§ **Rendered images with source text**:
◇ ◇ ◇ ◇ ◇

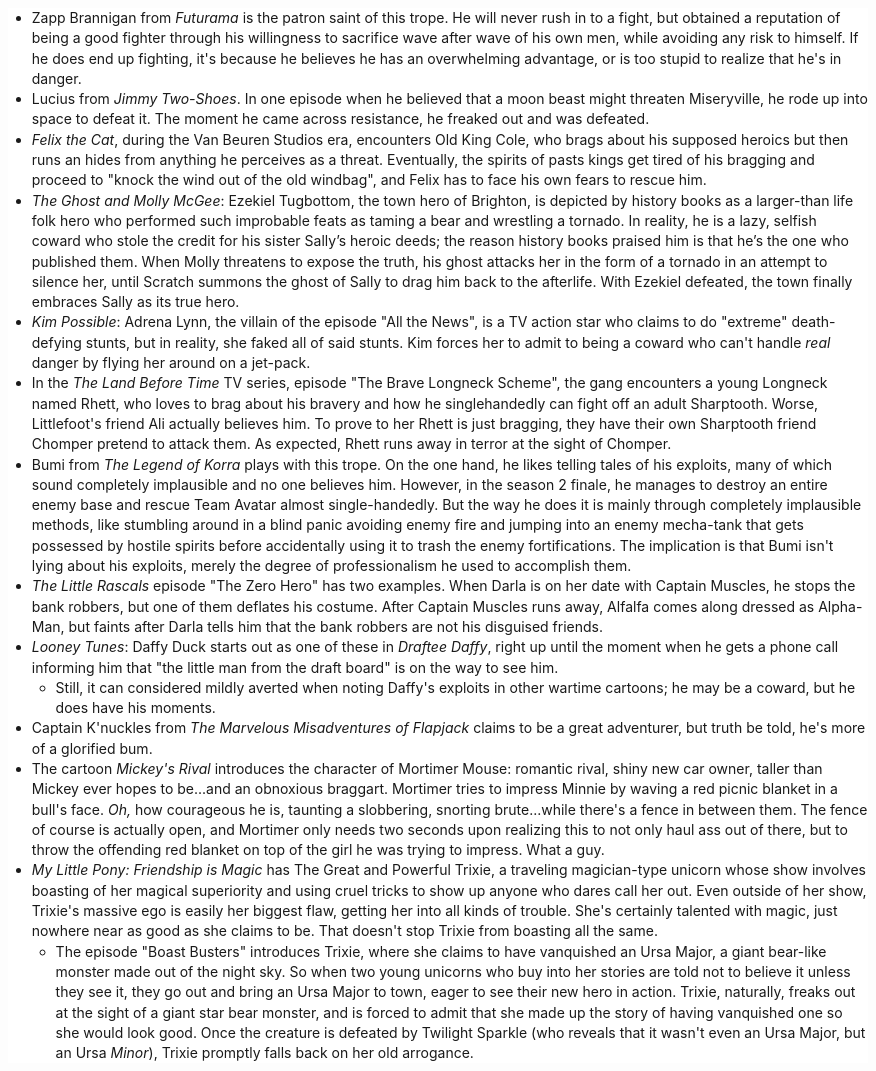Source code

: -   Zapp Brannigan from _Futurama_ is the patron saint of this trope. He will never rush in to a fight, but obtained a reputation of being a good fighter through his willingness to sacrifice wave after wave of his own men, while avoiding any risk to himself. If he does end up fighting, it's because he believes he has an overwhelming advantage, or is too stupid to realize that he's in danger.
-   Lucius from _Jimmy Two-Shoes_. In one episode when he believed that a moon beast might threaten Miseryville, he rode up into space to defeat it. The moment he came across resistance, he freaked out and was defeated.
-   _Felix the Cat_, during the Van Beuren Studios era, encounters Old King Cole, who brags about his supposed heroics but then runs an hides from anything he perceives as a threat. Eventually, the spirits of pasts kings get tired of his bragging and proceed to "knock the wind out of the old windbag", and Felix has to face his own fears to rescue him.
-   _The Ghost and Molly McGee_: Ezekiel Tugbottom, the town hero of Brighton, is depicted by history books as a larger-than life folk hero who performed such improbable feats as taming a bear and wrestling a tornado. In reality, he is a lazy, selfish coward who stole the credit for his sister Sally’s heroic deeds; the reason history books praised him is that he’s the one who published them. When Molly threatens to expose the truth, his ghost attacks her in the form of a tornado in an attempt to silence her, until Scratch summons the ghost of Sally to drag him back to the afterlife. With Ezekiel defeated, the town finally embraces Sally as its true hero.
-   _Kim Possible_: Adrena Lynn, the villain of the episode "All the News", is a TV action star who claims to do "extreme" death-defying stunts, but in reality, she faked all of said stunts. Kim forces her to admit to being a coward who can't handle _real_ danger by flying her around on a jet-pack.
-   In the _The Land Before Time_ TV series, episode "The Brave Longneck Scheme", the gang encounters a young Longneck named Rhett, who loves to brag about his bravery and how he singlehandedly can fight off an adult Sharptooth. Worse, Littlefoot's friend Ali actually believes him. To prove to her Rhett is just bragging, they have their own Sharptooth friend Chomper pretend to attack them. As expected, Rhett runs away in terror at the sight of Chomper.
-   Bumi from _The Legend of Korra_ plays with this trope. On the one hand, he likes telling tales of his exploits, many of which sound completely implausible and no one believes him. However, in the season 2 finale, he manages to destroy an entire enemy base and rescue Team Avatar almost single-handedly. But the way he does it is mainly through completely implausible methods, like stumbling around in a blind panic avoiding enemy fire and jumping into an enemy mecha-tank that gets possessed by hostile spirits before accidentally using it to trash the enemy fortifications. The implication is that Bumi isn't lying about his exploits, merely the degree of professionalism he used to accomplish them.
-   _The Little Rascals_ episode "The Zero Hero" has two examples. When Darla is on her date with Captain Muscles, he stops the bank robbers, but one of them deflates his costume. After Captain Muscles runs away, Alfalfa comes along dressed as Alpha-Man, but faints after Darla tells him that the bank robbers are not his disguised friends.
-   _Looney Tunes_: Daffy Duck starts out as one of these in _Draftee Daffy_, right up until the moment when he gets a phone call informing him that "the little man from the draft board" is on the way to see him.
    -   Still, it can considered mildly averted when noting Daffy's exploits in other wartime cartoons; he may be a coward, but he does have his moments.
-   Captain K'nuckles from _The Marvelous Misadventures of Flapjack_ claims to be a great adventurer, but truth be told, he's more of a glorified bum.
-   The cartoon _Mickey's Rival_ introduces the character of Mortimer Mouse: romantic rival, shiny new car owner, taller than Mickey ever hopes to be...and an obnoxious braggart. Mortimer tries to impress Minnie by waving a red picnic blanket in a bull's face. _Oh,_ how courageous he is, taunting a slobbering, snorting brute...while there's a fence in between them. The fence of course is actually open, and Mortimer only needs two seconds upon realizing this to not only haul ass out of there, but to throw the offending red blanket on top of the girl he was trying to impress. What a guy.
-   _My Little Pony: Friendship is Magic_ has The Great and Powerful Trixie, a traveling magician-type unicorn whose show involves boasting of her magical superiority and using cruel tricks to show up anyone who dares call her out. Even outside of her show, Trixie's massive ego is easily her biggest flaw, getting her into all kinds of trouble. She's certainly talented with magic, just nowhere near as good as she claims to be. That doesn't stop Trixie from boasting all the same.
    -   The episode "Boast Busters" introduces Trixie, where she claims to have vanquished an Ursa Major, a giant bear-like monster made out of the night sky. So when two young unicorns who buy into her stories are told not to believe it unless they see it, they go out and bring an Ursa Major to town, eager to see their new hero in action. Trixie, naturally, freaks out at the sight of a giant star bear monster, and is forced to admit that she made up the story of having vanquished one so she would look good. Once the creature is defeated by Twilight Sparkle (who reveals that it wasn't even an Ursa Major, but an Ursa _Minor_), Trixie promptly falls back on her old arrogance.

◇ ◇ ◇ ◇ ◇

§ **Required action**:
Omit the pictures, then output every record exactly as given.

§ **Output for this exercise**:
Source code

: -   Zapp Brannigan from _Futurama_ is the patron saint of this trope. He will never rush in to a fight, but obtained a reputation of being a good fighter through his willingness to sacrifice wave after wave of his own men, while avoiding any risk to himself. If he does end up fighting, it's because he believes he has an overwhelming advantage, or is too stupid to realize that he's in danger.
-   Lucius from _Jimmy Two-Shoes_. In one episode when he believed that a moon beast might threaten Miseryville, he rode up into space to defeat it. The moment he came across resistance, he freaked out and was defeated.
-   _Felix the Cat_, during the Van Beuren Studios era, encounters Old King Cole, who brags about his supposed heroics but then runs an hides from anything he perceives as a threat. Eventually, the spirits of pasts kings get tired of his bragging and proceed to "knock the wind out of the old windbag", and Felix has to face his own fears to rescue him.
-   _The Ghost and Molly McGee_: Ezekiel Tugbottom, the town hero of Brighton, is depicted by history books as a larger-than life folk hero who performed such improbable feats as taming a bear and wrestling a tornado. In reality, he is a lazy, selfish coward who stole the credit for his sister Sally’s heroic deeds; the reason history books praised him is that he’s the one who published them. When Molly threatens to expose the truth, his ghost attacks her in the form of a tornado in an attempt to silence her, until Scratch summons the ghost of Sally to drag him back to the afterlife. With Ezekiel defeated, the town finally embraces Sally as its true hero.
-   _Kim Possible_: Adrena Lynn, the villain of the episode "All the News", is a TV action star who claims to do "extreme" death-defying stunts, but in reality, she faked all of said stunts. Kim forces her to admit to being a coward who can't handle _real_ danger by flying her around on a jet-pack.
-   In the _The Land Before Time_ TV series, episode "The Brave Longneck Scheme", the gang encounters a young Longneck named Rhett, who loves to brag about his bravery and how he singlehandedly can fight off an adult Sharptooth. Worse, Littlefoot's friend Ali actually believes him. To prove to her Rhett is just bragging, they have their own Sharptooth friend Chomper pretend to attack them. As expected, Rhett runs away in terror at the sight of Chomper.
-   Bumi from _The Legend of Korra_ plays with this trope. On the one hand, he likes telling tales of his exploits, many of which sound completely implausible and no one believes him. However, in the season 2 finale, he manages to destroy an entire enemy base and rescue Team Avatar almost single-handedly. But the way he does it is mainly through completely implausible methods, like stumbling around in a blind panic avoiding enemy fire and jumping into an enemy mecha-tank that gets possessed by hostile spirits before accidentally using it to trash the enemy fortifications. The implication is that Bumi isn't lying about his exploits, merely the degree of professionalism he used to accomplish them.
-   _The Little Rascals_ episode "The Zero Hero" has two examples. When Darla is on her date with Captain Muscles, he stops the bank robbers, but one of them deflates his costume. After Captain Muscles runs away, Alfalfa comes along dressed as Alpha-Man, but faints after Darla tells him that the bank robbers are not his disguised friends.
-   _Looney Tunes_: Daffy Duck starts out as one of these in _Draftee Daffy_, right up until the moment when he gets a phone call informing him that "the little man from the draft board" is on the way to see him.
    -   Still, it can considered mildly averted when noting Daffy's exploits in other wartime cartoons; he may be a coward, but he does have his moments.
-   Captain K'nuckles from _The Marvelous Misadventures of Flapjack_ claims to be a great adventurer, but truth be told, he's more of a glorified bum.
-   The cartoon _Mickey's Rival_ introduces the character of Mortimer Mouse: romantic rival, shiny new car owner, taller than Mickey ever hopes to be...and an obnoxious braggart. Mortimer tries to impress Minnie by waving a red picnic blanket in a bull's face. _Oh,_ how courageous he is, taunting a slobbering, snorting brute...while there's a fence in between them. The fence of course is actually open, and Mortimer only needs two seconds upon realizing this to not only haul ass out of there, but to throw the offending red blanket on top of the girl he was trying to impress. What a guy.
-   _My Little Pony: Friendship is Magic_ has The Great and Powerful Trixie, a traveling magician-type unicorn whose show involves boasting of her magical superiority and using cruel tricks to show up anyone who dares call her out. Even outside of her show, Trixie's massive ego is easily her biggest flaw, getting her into all kinds of trouble. She's certainly talented with magic, just nowhere near as good as she claims to be. That doesn't stop Trixie from boasting all the same.
    -   The episode "Boast Busters" introduces Trixie, where she claims to have vanquished an Ursa Major, a giant bear-like monster made out of the night sky. So when two young unicorns who buy into her stories are told not to believe it unless they see it, they go out and bring an Ursa Major to town, eager to see their new hero in action. Trixie, naturally, freaks out at the sight of a giant star bear monster, and is forced to admit that she made up the story of having vanquished one so she would look good. Once the creature is defeated by Twilight Sparkle (who reveals that it wasn't even an Ursa Major, but an Ursa _Minor_), Trixie promptly falls back on her old arrogance.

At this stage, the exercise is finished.